Collected data
=-=-=
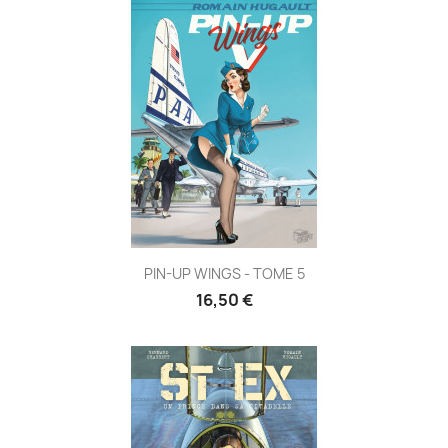
PIN-UP WINGS - TOME 5
16,50 €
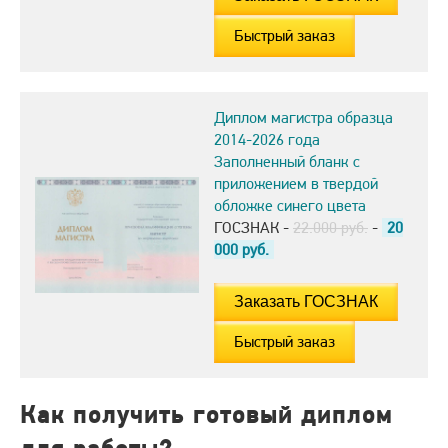
Быстрый заказ
Диплом магистра образца
2014-2026 года
Заполненный бланк с
приложением в твердой
обложке синего цвета
ГОСЗНАК -
22.000 руб.
-
20
000
руб.
Быстрый заказ
Как получить готовый диплом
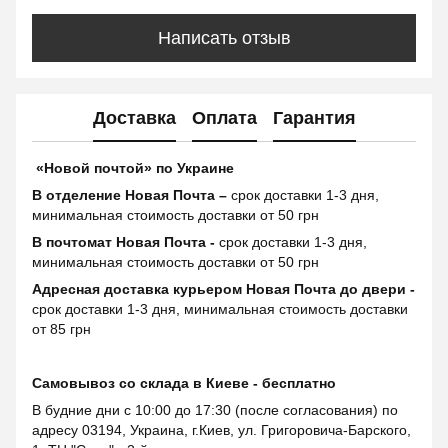
Написать отзыв
Доставка
Оплата
Гарантия
«Новой почтой» по Украине
В отделение Новая Почта –
срок доставки 1-3 дня,
минимальная стоимость доставки от 50 грн
В почтомат Новая Почта -
срок доставки 1-3 дня,
минимальная стоимость доставки от 50 грн
Адресная доставка курьером Новая Почта до двери -
срок доставки 1-3 дня, минимальная стоимость доставки
от 85 грн
Самовывоз со склада в Киеве - бесплатно
В будние дни с 10:00 до 17:30 (после согласования) по
адресу 03194, Украина, г.Киев, ул. Григоровича-Барского,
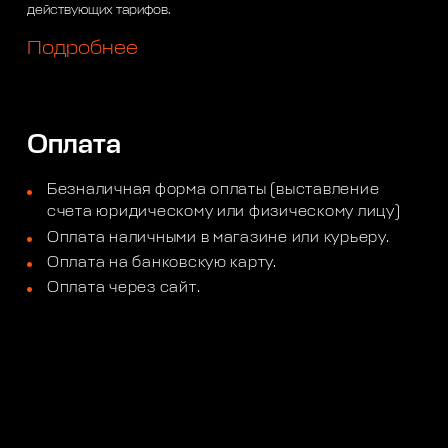
действующих тарифов.
Подробнее
Оплата
Безналичная форма оплаты (выставление
счета юридическому или физическому лицу)
Оплата наличными в магазине или курьеру.
Оплата на банковскую карту.
Оплата через сайт.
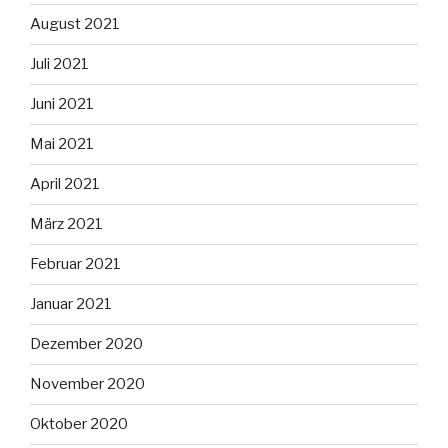
August 2021
Juli 2021
Juni 2021
Mai 2021
April 2021
März 2021
Februar 2021
Januar 2021
Dezember 2020
November 2020
Oktober 2020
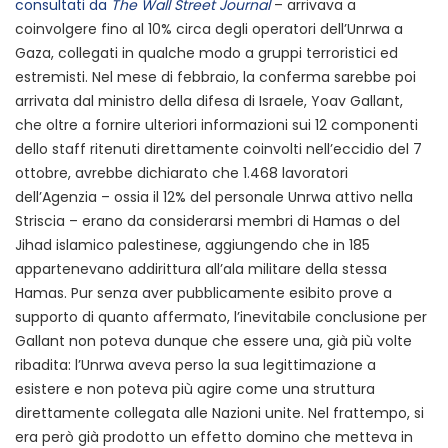
consultati da
The Wall Street Journal
– arrivava a
coinvolgere fino al 10% circa degli operatori dell’Unrwa a
Gaza, collegati in qualche modo a gruppi terroristici ed
estremisti. Nel mese di febbraio, la conferma sarebbe poi
arrivata dal ministro della difesa di Israele, Yoav Gallant,
che oltre a fornire ulteriori informazioni sui 12 componenti
dello staff ritenuti direttamente coinvolti nell’eccidio del 7
ottobre, avrebbe dichiarato che 1.468 lavoratori
dell’Agenzia – ossia il 12% del personale Unrwa attivo nella
Striscia – erano da considerarsi membri di Hamas o del
Jihad islamico palestinese, aggiungendo che in 185
appartenevano addirittura all’ala militare della stessa
Hamas. Pur senza aver pubblicamente esibito prove a
supporto di quanto affermato, l’inevitabile conclusione per
Gallant non poteva dunque che essere una, già più volte
ribadita: l’Unrwa aveva perso la sua legittimazione a
esistere e non poteva più agire come una struttura
direttamente collegata alle Nazioni unite. Nel frattempo, si
era però già prodotto un effetto domino che metteva in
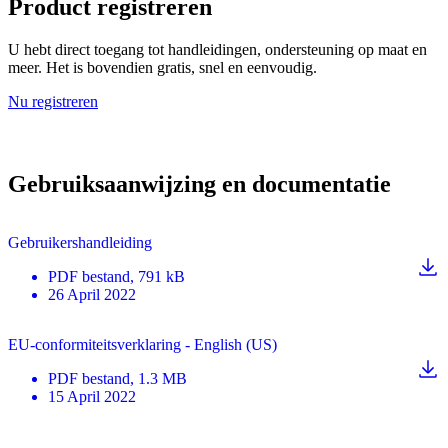
Product registreren
U hebt direct toegang tot handleidingen, ondersteuning op maat en
meer. Het is bovendien gratis, snel en eenvoudig.
Nu registreren
Gebruiksaanwijzing en documentatie
Gebruikershandleiding
PDF
bestand
, 791 kB
26 April 2022
EU-conformiteitsverklaring - English (US)
PDF
bestand
, 1.3 MB
15 April 2022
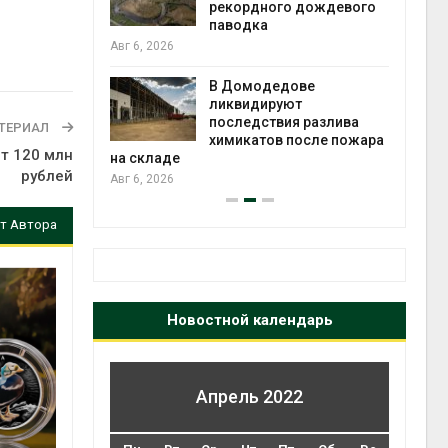
 рубок
рекордного дождевого
паводка
Авг 6, 2026
чаево-
явили новые
В Домодедове
астания
ликвидируют
экол
ых растений
последствия разлива
Авг 5
ТЕРИАЛ
химикатов после пожара
т 120 млн
на складе
рублей
Авг 6, 2026
т Автора
Новостной календарь
Апрель 2022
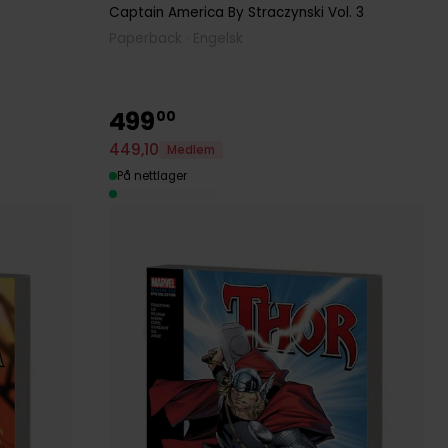
Captain America By Straczynski
Vol. 3
Paperback · Engelsk
499
00
449
,
10
Medlem
På nettlager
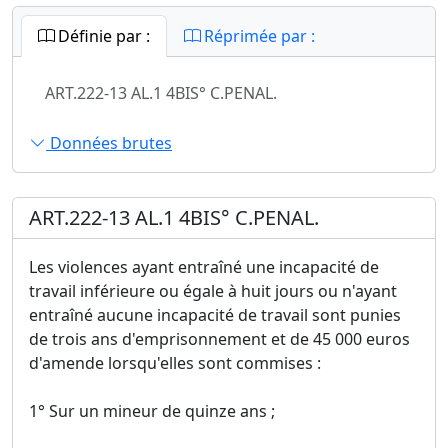
Définie par :
Réprimée par :
ART.222-13 AL.1 4BIS° C.PENAL.
Données brutes
ART.222-13 AL.1 4BIS° C.PENAL.
Les violences ayant entraîné une incapacité de
travail inférieure ou égale à huit jours ou n'ayant
entraîné aucune incapacité de travail sont punies
de trois ans d'emprisonnement et de 45 000 euros
d'amende lorsqu'elles sont commises :
1° Sur un mineur de quinze ans ;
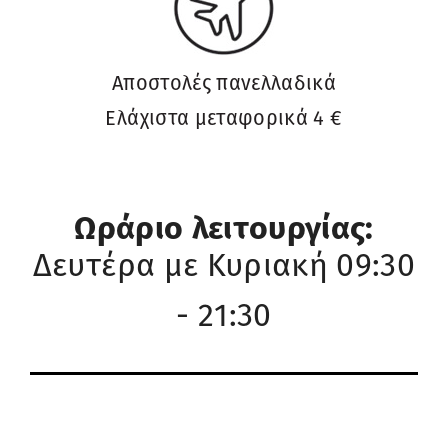
Αποστολές πανελλαδικά
Ελάχιστα μεταφορικά 4 €
Ωράριο λειτουργίας:
Δευτέρα με Κυριακή 09:30
- 21:30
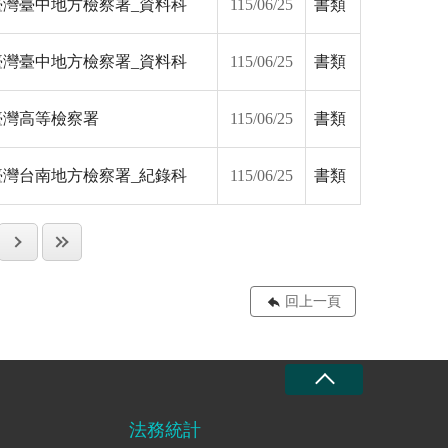
臺灣臺中地方檢察署_資料科
115/06/25
書類
臺灣臺中地方檢察署_資料科
115/06/25
書類
臺灣高等檢察署
115/06/25
書類
臺灣台南地方檢察署_紀錄科
115/06/25
書類
回上一頁
法務統計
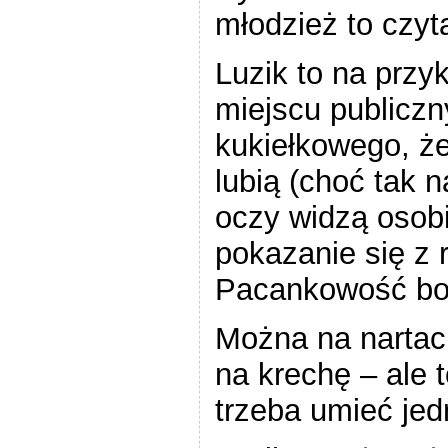
młodzież to czyt
Luzik to na przy
miejscu publiczn
kukiełkowego, że
lubią (choć tak 
oczy widzą osobiś
pokazanie się z 
Pacankowość bo 
Można na nartac
na krechę – ale 
trzeba umieć jed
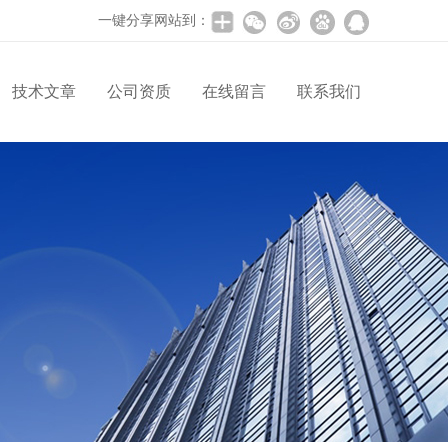
一键分享网站到：
技术文章
公司资质
在线留言
联系我们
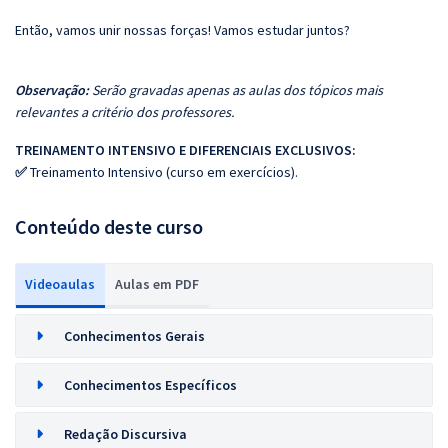
Então, vamos unir nossas forças! Vamos estudar juntos?
Observação:
Serão gravadas apenas as aulas dos tópicos mais
relevantes a critério dos professores.
TREINAMENTO INTENSIVO E DIFERENCIAIS EXCLUSIVOS:
✅
Treinamento Intensivo (curso em exercícios).
Conteúdo deste curso
Videoaulas
Aulas em PDF
Conhecimentos Gerais
Conhecimentos Específicos
Redação Discursiva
=-=-=
• ABOUT THIS TASK:
Please return only the lines from the top of the data through the line with "estremisti. Nel mese", exactly as written, and drop every picture.

• ANSWER SECTION:
PIN-UP WINGS - TOME 5
16,50 €
Быстрый заказ
Диплом магистра образца
2014-2026 года
Заполненный бланк с
приложением в твердой
обложке синего цвета
ГОСЗНАК -
22.000 руб.
-
20
000
руб.
Быстрый заказ
Как получить готовый диплом
Написать отзыв
Доставка
Оплата
Гарантия
«Новой почтой» по Украине
В отделение Новая Почта –
срок доставки 1-3 дня,
минимальная стоимость доставки от 50 грн
В почтомат Новая Почта -
срок доставки 1-3 дня,
минимальная стоимость доставки от 50 грн
Адресная доставка курьером Новая Почта до двери -
срок доставки 1-3 дня, минимальная стоимость доставки
от 85 грн
Самовывоз со склада в Киеве - бесплатно
В будние дни с 10:00 до 17:30 (после согласования) по
адресу 03194, Украина, г.Киев, ул. Григоровича-Барского,
действующих тарифов.
Подробнее
Оплата
Безналичная форма оплаты (выставление
счета юридическому или физическому лицу)
Оплата наличными в магазине или курьеру.
Оплата на банковскую карту.
Оплата через сайт.
August 2021
Juli 2021
Juni 2021
Mai 2021
April 2021
März 2021
Februar 2021
Januar 2021
Dezember 2020
November 2020
Oktober 2020
consultati da
The Wall Street Journal
– arrivava a
coinvolgere fino al 10% circa degli operatori dell’Unrwa a
Gaza, collegati in qualche modo a gruppi terroristici ed
estremisti. Nel mese di febbraio, la conferma sarebbe poi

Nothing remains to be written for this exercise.